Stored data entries
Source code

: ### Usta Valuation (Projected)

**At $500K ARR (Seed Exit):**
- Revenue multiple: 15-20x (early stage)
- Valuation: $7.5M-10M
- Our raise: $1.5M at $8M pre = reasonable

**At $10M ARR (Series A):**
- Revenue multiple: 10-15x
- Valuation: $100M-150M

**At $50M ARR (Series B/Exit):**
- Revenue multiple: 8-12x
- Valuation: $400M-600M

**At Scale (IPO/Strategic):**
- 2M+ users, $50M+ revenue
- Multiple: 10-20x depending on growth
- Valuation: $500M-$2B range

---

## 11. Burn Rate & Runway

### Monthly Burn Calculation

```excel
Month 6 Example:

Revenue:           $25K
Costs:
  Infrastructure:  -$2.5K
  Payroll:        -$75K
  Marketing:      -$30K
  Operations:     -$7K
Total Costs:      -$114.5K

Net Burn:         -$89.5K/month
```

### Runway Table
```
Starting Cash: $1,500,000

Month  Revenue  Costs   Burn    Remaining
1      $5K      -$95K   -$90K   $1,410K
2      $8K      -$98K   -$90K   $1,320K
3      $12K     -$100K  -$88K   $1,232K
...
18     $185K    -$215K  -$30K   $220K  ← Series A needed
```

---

▶ WHAT TO DO:
All of the records above should be transcribed exactly.

▶ YOUR SOLUTION:
Source code

: ### Usta Valuation (Projected)

**At $500K ARR (Seed Exit):**
- Revenue multiple: 15-20x (early stage)
- Valuation: $7.5M-10M
- Our raise: $1.5M at $8M pre = reasonable

**At $10M ARR (Series A):**
- Revenue multiple: 10-15x
- Valuation: $100M-150M

**At $50M ARR (Series B/Exit):**
- Revenue multiple: 8-12x
- Valuation: $400M-600M

**At Scale (IPO/Strategic):**
- 2M+ users, $50M+ revenue
- Multiple: 10-20x depending on growth
- Valuation: $500M-$2B range

---

## 11. Burn Rate & Runway

### Monthly Burn Calculation

```excel
Month 6 Example:

Revenue:           $25K
Costs:
  Infrastructure:  -$2.5K
  Payroll:        -$75K
  Marketing:      -$30K
  Operations:     -$7K
Total Costs:      -$114.5K

Net Burn:         -$89.5K/month
```

### Runway Table
```
Starting Cash: $1,500,000

Month  Revenue  Costs   Burn    Remaining
1      $5K      -$95K   -$90K   $1,410K
2      $8K      -$98K   -$90K   $1,320K
3      $12K     -$100K  -$88K   $1,232K
...
18     $185K    -$215K  -$30K   $220K  ← Series A needed
```

---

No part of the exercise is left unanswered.